## WHAT NEEDS TO BE DONE
Find the line with "klantenservice helpt u met al uw vragen en" in the records below. Copy it and every line after it, up to and including the line with "of op elk moment".

## DATA PROVIDED
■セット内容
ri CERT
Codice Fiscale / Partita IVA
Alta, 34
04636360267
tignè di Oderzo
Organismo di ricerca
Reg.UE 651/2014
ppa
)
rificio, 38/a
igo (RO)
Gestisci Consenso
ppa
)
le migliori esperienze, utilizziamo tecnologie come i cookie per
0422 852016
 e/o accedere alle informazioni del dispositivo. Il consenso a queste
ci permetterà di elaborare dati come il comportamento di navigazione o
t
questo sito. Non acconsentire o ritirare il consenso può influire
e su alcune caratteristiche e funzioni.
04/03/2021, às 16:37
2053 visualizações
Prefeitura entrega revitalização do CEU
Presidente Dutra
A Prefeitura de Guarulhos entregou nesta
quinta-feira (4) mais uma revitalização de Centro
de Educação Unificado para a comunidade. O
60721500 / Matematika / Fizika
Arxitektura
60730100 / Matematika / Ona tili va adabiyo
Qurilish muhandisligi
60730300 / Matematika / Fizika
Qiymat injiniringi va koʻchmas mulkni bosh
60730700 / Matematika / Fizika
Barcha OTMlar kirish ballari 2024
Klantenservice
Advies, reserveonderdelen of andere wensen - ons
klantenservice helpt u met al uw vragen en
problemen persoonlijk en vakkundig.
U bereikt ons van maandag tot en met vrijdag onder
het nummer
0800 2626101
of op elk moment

---

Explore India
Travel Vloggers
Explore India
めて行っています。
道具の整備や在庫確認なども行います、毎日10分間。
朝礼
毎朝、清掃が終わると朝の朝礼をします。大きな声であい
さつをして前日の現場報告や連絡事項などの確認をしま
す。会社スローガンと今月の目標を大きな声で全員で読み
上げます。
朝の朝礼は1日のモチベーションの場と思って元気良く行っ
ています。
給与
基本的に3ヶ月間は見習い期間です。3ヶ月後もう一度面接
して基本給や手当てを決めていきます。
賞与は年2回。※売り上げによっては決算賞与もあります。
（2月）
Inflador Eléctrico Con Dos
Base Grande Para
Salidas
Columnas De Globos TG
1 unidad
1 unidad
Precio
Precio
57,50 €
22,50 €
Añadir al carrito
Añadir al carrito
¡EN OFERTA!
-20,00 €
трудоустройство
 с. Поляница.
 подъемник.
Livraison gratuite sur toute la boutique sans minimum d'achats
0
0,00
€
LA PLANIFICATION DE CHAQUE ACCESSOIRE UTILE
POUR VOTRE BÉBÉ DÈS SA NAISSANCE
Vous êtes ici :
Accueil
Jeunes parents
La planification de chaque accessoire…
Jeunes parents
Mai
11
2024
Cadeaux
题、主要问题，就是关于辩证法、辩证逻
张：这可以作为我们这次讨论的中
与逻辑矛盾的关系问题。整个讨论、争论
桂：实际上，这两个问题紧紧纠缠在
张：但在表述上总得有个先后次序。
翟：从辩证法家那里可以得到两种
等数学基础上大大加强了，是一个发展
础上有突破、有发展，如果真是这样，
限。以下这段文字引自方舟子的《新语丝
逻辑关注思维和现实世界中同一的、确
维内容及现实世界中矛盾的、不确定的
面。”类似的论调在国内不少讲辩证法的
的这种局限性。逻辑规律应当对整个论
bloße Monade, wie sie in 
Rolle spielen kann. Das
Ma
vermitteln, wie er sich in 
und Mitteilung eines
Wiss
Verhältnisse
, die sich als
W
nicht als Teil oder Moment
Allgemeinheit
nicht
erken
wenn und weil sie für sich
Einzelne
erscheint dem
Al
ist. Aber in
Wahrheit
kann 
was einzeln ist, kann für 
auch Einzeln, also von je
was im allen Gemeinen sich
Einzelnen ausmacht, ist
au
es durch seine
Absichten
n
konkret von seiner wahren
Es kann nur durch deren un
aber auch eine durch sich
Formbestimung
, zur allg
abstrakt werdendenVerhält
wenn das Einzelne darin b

## THE COMPLETED TASK
klantenservice helpt u met al uw vragen en
problemen persoonlijk en vakkundig.
U bereikt ons van maandag tot en met vrijdag onder
het nummer
0800 2626101
of op elk moment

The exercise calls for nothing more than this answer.